Segment Start: Material provided

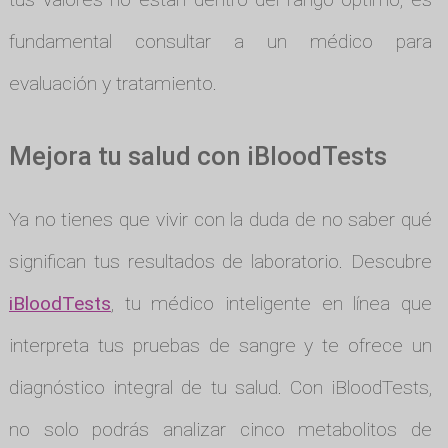
fundamental consultar a un médico para
evaluación y tratamiento.
Mejora tu salud con iBloodTests
Ya no tienes que vivir con la duda de no saber qué
significan tus resultados de laboratorio. Descubre
iBloodTests
, tu médico inteligente en línea que
interpreta tus pruebas de sangre y te ofrece un
diagnóstico integral de tu salud. Con iBloodTests,
no solo podrás analizar cinco metabolitos de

Segment End: Material provided

• Instructions for the task:
The answer is the entries above, given again exactly, with no pictures among them.

• Solution:
fundamental consultar a un médico para
evaluación y tratamiento.
Mejora tu salud con iBloodTests
Ya no tienes que vivir con la duda de no saber qué
significan tus resultados de laboratorio. Descubre
iBloodTests
, tu médico inteligente en línea que
interpreta tus pruebas de sangre y te ofrece un
diagnóstico integral de tu salud. Con iBloodTests,
no solo podrás analizar cinco metabolitos de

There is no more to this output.